I’m really sorry he’s doing that to you (and his grandchildren), but I think in this situation you can hold your head up and know that YOU are doing what you can and the stubbornness/inability to forgive is a one-sided thing. You have let him know that he is welcome to be part of your lives — even going so far as to protect his feelings at social gatherings that he has not even been present at — but hey, there HAS to be a statute of limitations for how long he’s allowed to ignore you, consequence free. While he may not envision the birth father scenario, he’s got to know that most human beings will give up and stop trying eventually, and the invites will simply stop coming. If he doesn’t realize that, well. Tough love time, buddy.
Invite them both. If your father does surprise you and RSVP, then…yes, time to pick up the phone and let him know that the family dynamic has shifted in recent months/years (or however long the snubbing has been going on) and that your birth father will be in attendance. If he’s angry, let him know that you’ve indeed avoided inviting your birth father out of respect so far, but since he couldn’t even be bothered to RSVP to your child’s birthday party, you felt it was no longer fair to exclude someone else on his behalf anymore. I’m guessing he won’t take it well, which…will suck, but it will be one of those sucky situations where you at least have the benefit of knowing that it’s really, REALLY not your fault. You simply are stuck with one of those adults in your life who refuses to sack up and ACT like the adult in your life. (Most of us know one or two of those, amirite, peanut gallery?)

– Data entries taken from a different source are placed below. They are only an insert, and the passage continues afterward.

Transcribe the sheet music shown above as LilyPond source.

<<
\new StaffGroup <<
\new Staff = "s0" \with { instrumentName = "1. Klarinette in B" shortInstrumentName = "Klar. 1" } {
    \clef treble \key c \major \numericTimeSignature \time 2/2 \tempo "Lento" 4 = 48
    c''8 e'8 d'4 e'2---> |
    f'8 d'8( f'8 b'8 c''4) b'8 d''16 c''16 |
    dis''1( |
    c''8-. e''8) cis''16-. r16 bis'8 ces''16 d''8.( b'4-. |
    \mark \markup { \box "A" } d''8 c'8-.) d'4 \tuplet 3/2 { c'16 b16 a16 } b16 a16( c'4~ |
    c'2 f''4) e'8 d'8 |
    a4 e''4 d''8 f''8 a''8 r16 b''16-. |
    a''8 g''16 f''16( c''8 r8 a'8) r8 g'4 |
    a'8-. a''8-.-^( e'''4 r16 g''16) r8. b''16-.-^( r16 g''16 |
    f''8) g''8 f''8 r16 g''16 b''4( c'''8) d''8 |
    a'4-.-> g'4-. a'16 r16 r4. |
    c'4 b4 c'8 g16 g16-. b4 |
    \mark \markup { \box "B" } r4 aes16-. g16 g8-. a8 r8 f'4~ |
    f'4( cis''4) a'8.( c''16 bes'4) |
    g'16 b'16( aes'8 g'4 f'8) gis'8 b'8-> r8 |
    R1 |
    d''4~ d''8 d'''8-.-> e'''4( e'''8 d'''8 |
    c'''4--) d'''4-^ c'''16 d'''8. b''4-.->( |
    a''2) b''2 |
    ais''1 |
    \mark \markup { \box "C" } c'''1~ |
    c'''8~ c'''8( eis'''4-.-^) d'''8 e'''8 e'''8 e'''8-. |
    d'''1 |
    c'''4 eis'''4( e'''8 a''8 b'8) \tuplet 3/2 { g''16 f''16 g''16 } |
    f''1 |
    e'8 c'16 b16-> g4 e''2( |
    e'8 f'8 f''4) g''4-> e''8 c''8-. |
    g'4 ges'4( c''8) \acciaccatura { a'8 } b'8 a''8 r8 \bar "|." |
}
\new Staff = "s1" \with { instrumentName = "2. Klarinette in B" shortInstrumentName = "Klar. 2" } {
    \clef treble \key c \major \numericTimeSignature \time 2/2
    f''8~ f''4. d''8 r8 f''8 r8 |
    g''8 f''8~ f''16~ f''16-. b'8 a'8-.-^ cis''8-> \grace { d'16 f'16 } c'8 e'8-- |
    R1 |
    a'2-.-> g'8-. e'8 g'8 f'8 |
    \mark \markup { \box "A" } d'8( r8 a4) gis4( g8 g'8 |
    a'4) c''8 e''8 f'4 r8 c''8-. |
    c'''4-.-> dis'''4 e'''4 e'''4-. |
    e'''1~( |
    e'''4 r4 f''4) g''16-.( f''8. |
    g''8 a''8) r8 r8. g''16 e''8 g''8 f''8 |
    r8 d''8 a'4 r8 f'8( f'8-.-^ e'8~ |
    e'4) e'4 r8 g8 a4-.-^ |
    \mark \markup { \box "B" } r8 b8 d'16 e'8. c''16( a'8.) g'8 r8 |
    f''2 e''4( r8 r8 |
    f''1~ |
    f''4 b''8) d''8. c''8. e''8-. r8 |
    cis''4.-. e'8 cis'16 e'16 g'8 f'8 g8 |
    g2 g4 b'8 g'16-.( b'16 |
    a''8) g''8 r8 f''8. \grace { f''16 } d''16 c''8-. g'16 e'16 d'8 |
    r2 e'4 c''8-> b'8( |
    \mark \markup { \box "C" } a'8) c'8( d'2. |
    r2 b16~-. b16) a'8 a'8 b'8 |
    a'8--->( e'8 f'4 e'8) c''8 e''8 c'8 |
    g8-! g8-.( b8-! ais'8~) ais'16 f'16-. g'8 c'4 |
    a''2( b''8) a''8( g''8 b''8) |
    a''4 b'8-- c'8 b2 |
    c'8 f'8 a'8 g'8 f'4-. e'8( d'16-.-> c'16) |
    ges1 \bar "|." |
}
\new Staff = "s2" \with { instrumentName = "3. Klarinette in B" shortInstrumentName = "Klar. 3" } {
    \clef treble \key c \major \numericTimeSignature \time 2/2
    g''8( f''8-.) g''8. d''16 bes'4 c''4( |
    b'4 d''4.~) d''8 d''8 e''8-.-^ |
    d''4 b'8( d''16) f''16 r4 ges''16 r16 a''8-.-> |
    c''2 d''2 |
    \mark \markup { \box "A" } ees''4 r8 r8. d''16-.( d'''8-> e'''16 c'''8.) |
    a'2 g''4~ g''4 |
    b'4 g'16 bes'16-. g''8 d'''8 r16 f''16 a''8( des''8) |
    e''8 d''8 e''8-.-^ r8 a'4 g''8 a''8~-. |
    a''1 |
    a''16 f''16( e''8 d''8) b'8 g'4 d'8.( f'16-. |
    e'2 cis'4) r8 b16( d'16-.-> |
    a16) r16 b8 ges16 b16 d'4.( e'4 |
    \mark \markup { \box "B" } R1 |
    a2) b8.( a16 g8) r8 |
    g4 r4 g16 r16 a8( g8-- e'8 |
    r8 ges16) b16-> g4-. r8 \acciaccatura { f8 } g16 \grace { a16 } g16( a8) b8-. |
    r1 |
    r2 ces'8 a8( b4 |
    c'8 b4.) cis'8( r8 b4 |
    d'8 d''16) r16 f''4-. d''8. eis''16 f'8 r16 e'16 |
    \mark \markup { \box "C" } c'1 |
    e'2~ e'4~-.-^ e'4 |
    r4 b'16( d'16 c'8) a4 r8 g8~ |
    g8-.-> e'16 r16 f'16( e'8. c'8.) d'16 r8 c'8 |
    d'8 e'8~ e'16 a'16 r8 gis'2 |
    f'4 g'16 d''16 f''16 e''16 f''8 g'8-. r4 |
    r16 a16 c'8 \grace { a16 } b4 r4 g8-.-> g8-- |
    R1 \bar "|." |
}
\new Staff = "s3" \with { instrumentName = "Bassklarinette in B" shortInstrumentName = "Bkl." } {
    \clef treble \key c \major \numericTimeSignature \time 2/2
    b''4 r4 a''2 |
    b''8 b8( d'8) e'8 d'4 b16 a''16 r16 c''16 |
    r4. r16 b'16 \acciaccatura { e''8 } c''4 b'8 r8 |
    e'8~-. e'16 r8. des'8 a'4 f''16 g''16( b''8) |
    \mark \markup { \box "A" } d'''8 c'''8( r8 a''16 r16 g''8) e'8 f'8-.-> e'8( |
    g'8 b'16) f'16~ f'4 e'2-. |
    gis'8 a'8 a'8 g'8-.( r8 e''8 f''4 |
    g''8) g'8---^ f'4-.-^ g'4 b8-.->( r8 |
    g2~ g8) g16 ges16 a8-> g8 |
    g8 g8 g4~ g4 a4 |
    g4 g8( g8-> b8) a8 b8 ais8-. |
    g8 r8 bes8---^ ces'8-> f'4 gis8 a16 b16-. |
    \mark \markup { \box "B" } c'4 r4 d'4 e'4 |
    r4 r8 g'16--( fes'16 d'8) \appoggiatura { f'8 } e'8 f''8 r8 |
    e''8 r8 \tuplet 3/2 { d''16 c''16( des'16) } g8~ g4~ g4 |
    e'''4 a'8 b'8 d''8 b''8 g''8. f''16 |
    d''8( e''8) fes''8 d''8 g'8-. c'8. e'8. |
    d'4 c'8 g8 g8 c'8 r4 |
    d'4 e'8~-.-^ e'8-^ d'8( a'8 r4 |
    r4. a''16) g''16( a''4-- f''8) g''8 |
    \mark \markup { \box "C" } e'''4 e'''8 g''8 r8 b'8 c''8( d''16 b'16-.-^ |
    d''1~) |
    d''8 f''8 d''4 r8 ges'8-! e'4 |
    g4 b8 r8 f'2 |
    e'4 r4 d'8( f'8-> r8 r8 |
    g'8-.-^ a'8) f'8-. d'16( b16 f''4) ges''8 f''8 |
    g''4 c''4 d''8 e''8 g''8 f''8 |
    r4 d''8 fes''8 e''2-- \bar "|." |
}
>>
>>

I suppose the ONLY reason, perhaps, to give your dad one last shot at being the sole dad-figure invite for this party is if you at all suspect some shenanigans going on with previous invites. Like, his wife is the one with the Real Problem With You and is intercepting the mail, and the invites haven’t been personally extended TO HIM, via direct contact on the phone or email or Facebook. (Which…really, other than the phone, it’s also possible that invites can get mysteriously deleted or lost with those other options.)
And if you really, REALLY dread the thought of having that hypothetical post-RSVP conversation with him about your birth father, to the point that you’ll be consumed with guilt and anxiety up until the day of the party in case Dad surprises you and shows up, confronting him before the party might be…well, not easier, but maybe preferable. Send an invite with a set RSVP date, and then call him directly the day after. If he says he’s not coming, you can either 1) say “okay, good to know” before hanging up and thus feeling free to extend the invite to your birth father guilt- and anxiety-free, or 2) force the issue and ask if he’d rather you simply stop trying to include him. Like, “Dad, seriously. What the hell? How long are you planning to have things continue like this? Is this really the relationship you want, for good?”
I don’t even think you’d need to bring up your birth father in this conversation — it’s more about finally figuring out where your relationship with HIM stands. If he protests and swears that oh noooooo, he was totally not snubbing you all those times he was actually totally snubbing you, and really WANTS to be a grandpa and blah blah BS cakes, then…well. I still think your birth father more than deserves to be included, and your dad will need to get over that too, in addition to whatever grudge he’s still carrying around. A tall order, yes, but seriously, I fail to see any reason why a grown-up can’t be expected to ACT LIKE A GROWN-UP. And getting over yourself and seven-year-old spats and hurt feelings is a big part of acting like a grown-up, as is seeing and understanding the benefits of healing old family fractures and wounds for the sake of the newest generation.